延寿寺の歴史


当寺は永明山延寿寺と称し、荒神山の南斜面にあり古木の繁る広い山内は、創建当時は大きなお寺であったことをうかがわせます。

寺伝によりますと、創建は今を去る千二百年の昔、天平勝宝749年聖武天皇が東大寺大仏を建立せられるにあたり、僧行基によって四十九院を建立された四天王格の寺院でした。

創建当時は、荒神山奥の院(今の荒神山神社)を奥の院として湖東平野、愛知犬上両郡に四十九院の寺院があったと伝えられています。

平安時代になりますと、天台宗が隆盛を極め、境内の上には宝塔、諸堂伽藍がならび、山麓には十坊が甍をつらねていました。十坊とは、福泉坊・西行坊・来徳坊・来福坊・善徳坊・善満坊・覚前坊・千日坊・福蔵坊・実蔵坊であり、他境内には静林寺があり、現在でも、蓮池・南大門・北大門等の地名が残っており、当時はいかに広大であったかがうかがわれます。

元亀、天正の頃(1580年)織田信長の兵火にあい、お堂がことごとく消亡し、わずかに本尊観世音菩薩の尊像一体が火焔の中より出現されて、一僧が背負って荒神山の宮殿に運び込んだと記してあります。

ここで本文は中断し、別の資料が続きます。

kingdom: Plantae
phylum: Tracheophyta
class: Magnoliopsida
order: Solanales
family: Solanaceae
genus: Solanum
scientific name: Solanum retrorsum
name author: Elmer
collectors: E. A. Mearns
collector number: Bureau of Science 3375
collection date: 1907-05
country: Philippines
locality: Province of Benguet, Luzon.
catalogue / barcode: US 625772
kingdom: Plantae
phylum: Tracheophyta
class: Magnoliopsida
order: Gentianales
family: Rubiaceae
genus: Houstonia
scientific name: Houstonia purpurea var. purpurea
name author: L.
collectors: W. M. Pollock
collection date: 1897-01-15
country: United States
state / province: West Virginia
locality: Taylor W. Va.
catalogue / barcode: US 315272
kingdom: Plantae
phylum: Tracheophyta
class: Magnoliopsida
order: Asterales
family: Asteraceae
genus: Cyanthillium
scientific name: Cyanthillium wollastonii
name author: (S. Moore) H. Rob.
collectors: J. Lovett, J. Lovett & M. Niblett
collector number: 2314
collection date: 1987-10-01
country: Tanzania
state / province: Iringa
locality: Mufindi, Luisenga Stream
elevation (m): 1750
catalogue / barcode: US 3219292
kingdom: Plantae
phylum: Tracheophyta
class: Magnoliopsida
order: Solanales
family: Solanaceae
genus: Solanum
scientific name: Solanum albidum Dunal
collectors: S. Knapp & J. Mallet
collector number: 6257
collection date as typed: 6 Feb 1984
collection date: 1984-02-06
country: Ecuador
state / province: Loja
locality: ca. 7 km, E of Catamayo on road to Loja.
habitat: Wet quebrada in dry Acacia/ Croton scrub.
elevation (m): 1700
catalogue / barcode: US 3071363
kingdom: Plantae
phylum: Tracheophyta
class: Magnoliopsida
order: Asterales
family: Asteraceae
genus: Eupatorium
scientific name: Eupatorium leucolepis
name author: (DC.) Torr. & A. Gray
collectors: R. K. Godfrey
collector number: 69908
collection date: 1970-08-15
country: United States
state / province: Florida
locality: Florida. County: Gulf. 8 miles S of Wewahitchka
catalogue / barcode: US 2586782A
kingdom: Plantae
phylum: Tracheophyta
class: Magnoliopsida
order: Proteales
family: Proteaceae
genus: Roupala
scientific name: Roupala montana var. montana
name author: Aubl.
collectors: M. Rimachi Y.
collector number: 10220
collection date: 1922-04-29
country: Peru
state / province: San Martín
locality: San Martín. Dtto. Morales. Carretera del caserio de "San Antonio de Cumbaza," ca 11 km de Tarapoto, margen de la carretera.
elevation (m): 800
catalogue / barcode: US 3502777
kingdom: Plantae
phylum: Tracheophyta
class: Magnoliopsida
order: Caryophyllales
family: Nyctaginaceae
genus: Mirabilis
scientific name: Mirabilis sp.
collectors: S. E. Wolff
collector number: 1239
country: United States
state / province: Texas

消失後四十数年を経て、山麓の人たちがこの寺の廃亡をなげき、菩薩の尊像を迎えて再興をはかり、永源寺八十一世如雪文岩禅師を迎え、禅刹として復興しました。禅師の弟子拙心正千禅師が住山せられるや、遠近の人々の帰依が多く、ならびに井伊家、家臣中川琳庵等の外護により、本堂以下諸堂伽藍建立なりり法灯が再び栄え、三百年を経て現在に至っております。

 


延寿寺のご開山

                          拙心正千禅師 (1630年~1705年)
 拙心は、寛永7年(1630)京に生まれ、13歳にして当時丹波の法常寺に住していた一絲文守(1608~1646)のもとで得度し、一年ほどして一絲とともに永源寺に移りました。しかし、その数年後の正保3年(1646)に一絲は遷化してしまいます。そのとき拙心はまだ17歳でした。師の没後、拙心はおそらく永源寺新住持の法兄如雪文岩のもとにいたのでしょう。明暦3年(1657)に廷寿寺に移ってから22年後、拙心は延宝7年(1679)から貞亨元年(1684)までの5年間永源寺住持をつとめましたが、さらに3年後、請われて再び住持となりました。拙心は、自分が住持になる以前にも南嶺慧詢の住持時代に補佐をしています。永源寺退院の後、廷寿寺に戻り「空果」という幽軒を建て、宝永2年(1705)9月9日、この空果軒において遺偈を書き、定印を結んで坐したまま眠るように示寂したといいます。世寿76歳でした。